As the Drug Policy Alliance notes:
§ The number of people behind bars for drug law violations rose from 50,000 in 1980 to more than a half of a million today—an 1100-percent increase.
§ Drug arrests have more than tripled in the last 25 years, totaling more than 1.63 million arrests in 2010. More than four out of five of these arrests were for mere possession, and forty-six percent of these arrests (750,591) were for marijuana possession alone.
§ Arrests and incarceration for drugs—even for first time, low-level violations—can result in debilitating collateral consequences for an individual and their family. A conviction for a drug law violation can result in the loss of employment, property, public housing, food stamp eligibility, financial aid for college, and the right to vote—even after serving time behind bars.
And Radel’s House Republican Caucus just led the fight to make it even harder on people suffering from what the congressman identifies as a disease—or for people who simply engage in recreational marijuana use—to get by.
There are lots of calls for Radel to step down.
But wouldn’t it be better for him to get his treatment and come around to the realization that penalizing and punishing people who use drugs is a bad policy? Wouldn’t it be better if he recognized, as a participant in future policy debates, that this bad policy is too frequently applied in a “new Jim Crow” manner that sees people of color and low-income Americans face far harsher penalties than wealthy and politically connected white folks?
Radel could be a leader in backing legislative proposals would change not just policies but the broader debate about how to end a failed “drug war.” So, too, could more members of a House Republican Caucus that still errs too frequently on the side of punishment of those in need rather than common sense.
Some Republicans have already come around. There’s bipartisan support for some of the soundest legislative proposals. But the support has not been sufficient to get the House moving on whatthe Drug Policy Alliance identifies as essential reforms, such as:
§ The Safety Valve Act, introduced in the U.S. Senate by Patrick Leahy, D-Vermont, and Rand Paul, R-Kentucky, and in the U.S. House by Representatives Robert “Bobby” Scott, D-Virginia, and Thomas Massie, R-Kentucky. The bills would allow federal judges to sentence nonviolent offenders below the federal mandatory minimum sentence if a lower sentence is warranted. (Notably, Radel is a co-sponsor of this measure. Unfortunately, he’s one of just 18 House members—15 Democrats, 3 Republicans—who are now on board.)

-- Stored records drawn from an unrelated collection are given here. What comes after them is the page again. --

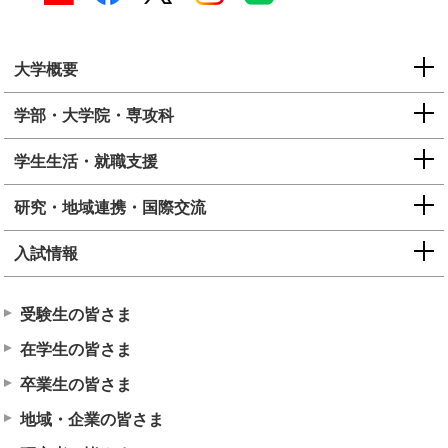
大学概要
学部・大学院・専攻科
学生生活・就職支援
研究・地域連携・国際交流
入試情報
受験生の皆さま
在学生の皆さま
卒業生の皆さま
地域・企業の皆さま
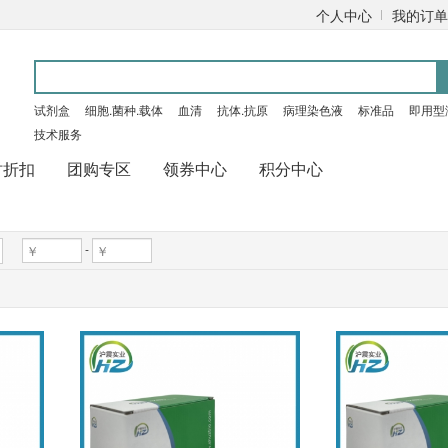
个人中心
我的订单
试剂盒
细胞.菌种.载体
血清
抗体.抗原
病理染色液
标准品
即用型
技术服务
时折扣
团购专区
领券中心
积分中心
-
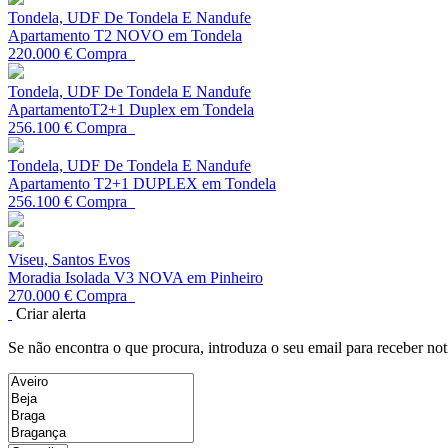
Tondela, UDF De Tondela E Nandufe
Apartamento T2 NOVO em Tondela
220.000 €
Compra
Tondela, UDF De Tondela E Nandufe
ApartamentoT2+1 Duplex em Tondela
256.100 €
Compra
Tondela, UDF De Tondela E Nandufe
Apartamento T2+1 DUPLEX em Tondela
256.100 €
Compra
Viseu, Santos Evos
Moradia Isolada V3 NOVA em Pinheiro
270.000 €
Compra
Criar alerta
Se não encontra o que procura, introduza o seu email para receber not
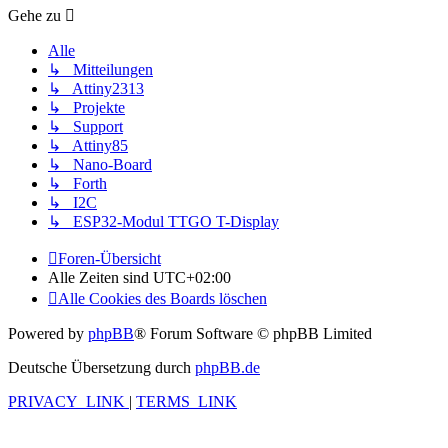
Gehe zu
Alle
↳ Mitteilungen
↳ Attiny2313
↳ Projekte
↳ Support
↳ Attiny85
↳ Nano-Board
↳ Forth
↳ I2C
↳ ESP32-Modul TTGO T-Display
Foren-Übersicht
Alle Zeiten sind
UTC+02:00
Alle Cookies des Boards löschen
Powered by
phpBB
® Forum Software © phpBB Limited
Deutsche Übersetzung durch
phpBB.de
PRIVACY_LINK
|
TERMS_LINK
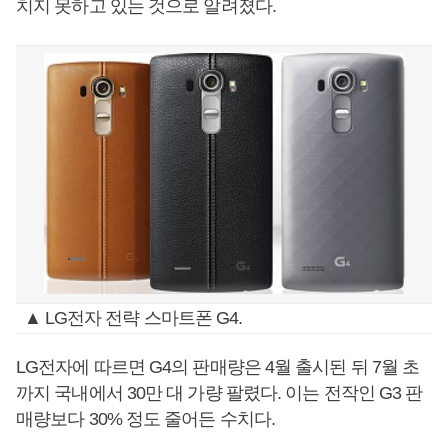
치지 못하고 있는 것으로 알려졌다.
▲ LG전자 전략 스마트폰 G4.
LG전자에 따르면 G4의 판매량은 4월 출시된 뒤 7월 초
까지 국내에서 30만 대 가량 팔렸다. 이는 전작인 G3 판
매량보다 30% 정도 줄어든 수치다.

§ The Smarter Sentencing Act, introduced in the US Senate by Senators Dick Durbin, D-Illinois, and Mike Lee, R-Utah, and in the House by Raul Labrador, R-Idaho, and Bobby Scott, which would lower mandatory minimums for certain drug law violations, make the recent reduction in the crack/powder cocaine sentencing disparity retroactive, and give judges more discretion to sentence certain offenders below the mandatory minimum sentence if warranted. (Ten members—7 Democrats and three Republicans, but no Radel—are backing this measure.)
§ The Public Safety Enhancement Act, introduced in the US House by Congressman Jason Chaffetz, R-Utah, and Bobby Scott, which would allow certain federal prisoners to be transferred from prison to community supervision earlier if they take rehabilitation classes, saving taxpayer money while improving public safety.(Seventeen House members—12 Democrats and 5 Republicans, but no Radel—are backing this measure.)
These pieces of legislation represent vital steps in the right direction. Ultimately, however, the first step is to recognize that Richard Nixon’s “war on drugs” has failed and that it is absurd to continue to respond to that failure with an unreasonable and unequal regimen of penalty and punishment.